Today we are beginning to understand the importance of mirror neurons and the way in which they enable us not only to understand the actions of others but also their intentions, emotions and the social meaning of their behaviour.

When one person is talking to another, they understand their emotions and intentions by paying attention to what they do as well as what they say. By subtly mirroring another person’s body language and tonality you can give them the experience of feeling understood. This is called creating rapport.

There are two basic patterns for creating rapport - matching (copying another person’s behaviour, for example by crossing the left leg over the right when this is what they are doing) and mirroring (adopting their mirror image, for example by crossing the right leg over the left, when they are doing the opposite).

Neither of these means mimicking the person but just adopting a similar posture, words and rhythmic pattern. The aim is to be similar, not identical. All you want to do is have the other person’s unconscious mind recognise that you are someone like them.

Liz Robinson, headteacher at Surrey Square Junior School in Southwark, who uses NLP widely in her school says: “Learning to build rapport one-to-one and with whole groups has made a real difference to me.”

These simple techniques are effective, particularly in the first stage of building rapport. A more advanced, and more subtle, technique is called cross-over matching. Cross-over matching involves matching another person’s behaviour with a different behaviour of your own (eg matching their breathing rate to your finger movement or their eye blinks to your foot-taps). This way of building rapport is very difficult to detect, yet still highly effective.

Anything that is visible in terms of body signals, language and vocal sound can be matched to build rapport. This includes posture, facial expressions, hand movements, breathing, body shifts, small foot movements and even head tilts.

With language, matching the sensory word preference of the person you’re talking to (visual, auditory, kinaesthetic) is effective as is matching descriptive words, key phrases and even exact words. There is also a lot of detail in the vocal sounds that people make when they are talking and this gives more opportunities to build rapport by matching volume, voice tone, tempo, pace and pitch.

In the classroom, building rapport by matching the body rhythms of a misbehaving pupil before dealing with them often makes the situation less difficult. If a group of pupils are playing up, look out for the group leader, the person they are deferring to, and match them. This is a powerful way to influence covertly without direct conflict. Once you have rapport with the group leader the rest of the pupils will follow. It’s also an effective approach if you are delivering a lesson from the front of the class or even if you are delivering training to other teachers.

According to Susan Kelly, headteacher at Birnam Wood Pupil Referral Unit in Havering Essex, the technique has, “assisted me in performance management tasks and enabled me to support teacher development through building positive relationships with staff.”

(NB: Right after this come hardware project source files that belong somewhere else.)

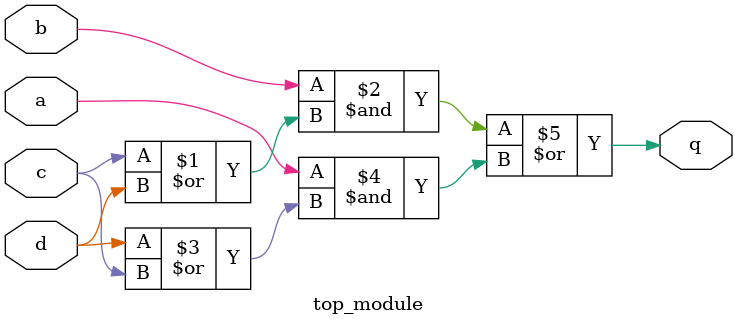
<source format=sv>
module top_module (
	input a, 
	input b, 
	input c, 
	input d,
	output q
);

assign q = (b & (c | d)) | (a & (d | c));

endmodule

</source>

Parents’ evenings are another place where rapport is helpful. Ask an open question first and then listen, taking the opportunity to match body signals. Notice the sensory word preferences (visual, auditory, kinaethestic) of the parents and use similar language when you come to speak. If you hear a parent say: “I just don’t see how ...” you might want to begin with: “one way to look at this is ...” If you know someone well you can even match the proportions of visual, auditory and kinaesthetic language they use.

Another way to establish rapport right from the start is by getting children to do something that creates group rapport by synchronising movement. Ask a universal question and get them to raise their hand, at the same time raising yours at the end of the question.

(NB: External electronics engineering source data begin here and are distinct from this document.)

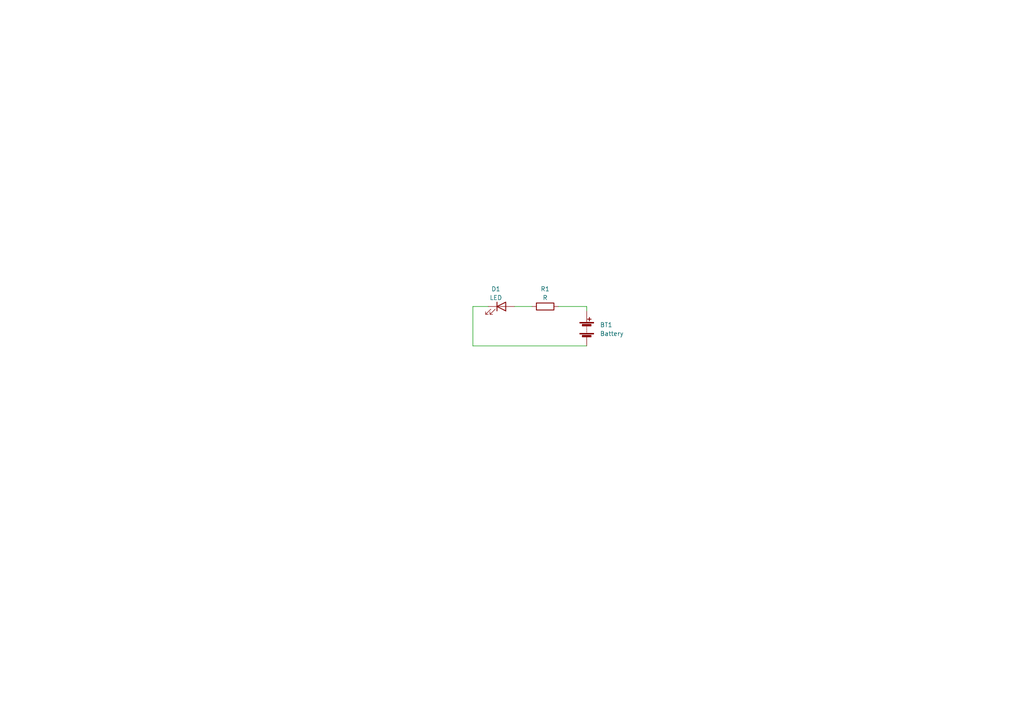
<source format=kicad_sch>
(kicad_sch (version 20230121) (generator eeschema)

  (uuid 814b1cca-5fed-4f5a-ab32-23d28f275249)

  (paper "A4")

  


  (wire (pts (xy 170.18 88.9) (xy 161.925 88.9))
    (stroke (width 0) (type default))
    (uuid 1f431dc2-68f5-471d-b80a-735248c878c8)
  )
  (wire (pts (xy 170.18 90.17) (xy 170.18 88.9))
    (stroke (width 0) (type default))
    (uuid 253e1364-99a6-4baa-a931-9cf67d6be8b2)
  )
  (wire (pts (xy 137.16 100.33) (xy 137.16 88.9))
    (stroke (width 0) (type default))
    (uuid 4955881b-62d0-4d0b-abad-a591c5b6800f)
  )
  (wire (pts (xy 137.16 88.9) (xy 141.605 88.9))
    (stroke (width 0) (type default))
    (uuid b5667355-f6b5-4291-8a13-5c30726bd432)
  )
  (wire (pts (xy 170.18 100.33) (xy 137.16 100.33))
    (stroke (width 0) (type default))
    (uuid f6aab23b-d829-4594-aa28-9368db8f3196)
  )
  (wire (pts (xy 149.225 88.9) (xy 154.305 88.9))
    (stroke (width 0) (type default))
    (uuid f9cc81b6-3f5f-4dbf-92fd-125954b2d823)
  )

  (symbol (lib_id "Device:R") (at 158.115 88.9 90) (unit 1)
    (in_bom yes) (on_board yes) (dnp no) (fields_autoplaced)
    (uuid 09cd0e81-c686-416c-9497-4ee01a214f07)
    (property "Reference" "R1" (at 158.115 83.82 90)
      (effects (font (size 1.27 1.27)))
    )
    (property "Value" "R" (at 158.115 86.36 90)
      (effects (font (size 1.27 1.27)))
    )
    (property "Footprint" "" (at 158.115 90.678 90)
      (effects (font (size 1.27 1.27)) hide)
    )
    (property "Datasheet" "~" (at 158.115 88.9 0)
      (effects (font (size 1.27 1.27)) hide)
    )
    (pin "1" (uuid 8f8668ff-b557-42e8-9d19-4b90509d6372))
    (pin "2" (uuid 67fb5603-f2d5-4c69-bdbc-01457fac9977))
    (instances
      (project "led"
        (path "/814b1cca-5fed-4f5a-ab32-23d28f275249"
          (reference "R1") (unit 1)
        )
      )
    )
  )

  (symbol (lib_id "Device:LED") (at 145.415 88.9 0) (unit 1)
    (in_bom yes) (on_board yes) (dnp no) (fields_autoplaced)
    (uuid 23769794-8445-4ae2-b90c-f01990396a4f)
    (property "Reference" "D1" (at 143.8275 83.82 0)
      (effects (font (size 1.27 1.27)))
    )
    (property "Value" "LED" (at 143.8275 86.36 0)
      (effects (font (size 1.27 1.27)))
    )
    (property "Footprint" "" (at 145.415 88.9 0)
      (effects (font (size 1.27 1.27)) hide)
    )
    (property "Datasheet" "~" (at 145.415 88.9 0)
      (effects (font (size 1.27 1.27)) hide)
    )
    (pin "1" (uuid 1232f119-5fe0-4db5-874c-81bb34d838cc))
    (pin "2" (uuid aca594af-7950-491e-ab0e-94068dbd0d7e))
    (instances
      (project "led"
        (path "/814b1cca-5fed-4f5a-ab32-23d28f275249"
          (reference "D1") (unit 1)
        )
      )
    )
  )

  (symbol (lib_id "Device:Battery") (at 170.18 95.25 0) (unit 1)
    (in_bom yes) (on_board yes) (dnp no) (fields_autoplaced)
    (uuid 71e170f1-684d-4435-9d4b-e27b01dc8fd5)
    (property "Reference" "BT1" (at 173.99 94.234 0)
      (effects (font (size 1.27 1.27)) (justify left))
    )
    (property "Value" "Battery" (at 173.99 96.774 0)
      (effects (font (size 1.27 1.27)) (justify left))
    )
    (property "Footprint" "" (at 170.18 93.726 90)
      (effects (font (size 1.27 1.27)) hide)
    )
    (property "Datasheet" "~" (at 170.18 93.726 90)
      (effects (font (size 1.27 1.27)) hide)
    )
    (pin "1" (uuid 8a4209e1-eac8-4dfb-864c-97b7c0eaf718))
    (pin "2" (uuid aaccf591-ca82-4c1a-8eb1-f7d48309594d))
    (instances
      (project "led"
        (path "/814b1cca-5fed-4f5a-ab32-23d28f275249"
          (reference "BT1") (unit 1)
        )
      )
    )
  )

  (sheet_instances
    (path "/" (page "1"))
  )
)

</source>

A universal question is a question that everyone will answer yes to. For example: “Has anyone seen a TV programme?” This may seem strange, and has a blindingly obvious answer, however what occurs is that everyone in the group agrees. So when you raise your hand so will almost everyone else.

You can do this in a sequence and then deliberately ask a question that generates interest in the topic. For example: “Put your hand up if you have ever had a conversation ... put your hand up if you have ever had a conversation that went wrong ... put your hand up if it would be useful to know how to avoid this ...” The pattern is called a yes set, a concept that we will be explaining next week in our article on influential language.

Richard Churches is principal consultant for national programmes at CfBT Education Trust and a former Advanced Skills Teacher. Roger Terry is an international NLP trainer, presenter and public speaker and runs Evolution Training with Emily, his wife. NLP for Teachers: How to be a highly effective teacher is published by Crown House Publishing.

GLOSSARY

Matching - Copying another person’s body language and intonation.

Mirroring - Making yourself a mirror image of another person’s body language.

Cross-over matching - Matching another person’s behaviour with a different behaviour of your own, eg, their breathing with your foot-taps.

A yes set - Creating agreement among the group by asking a series of questions to which everyone says “yes”.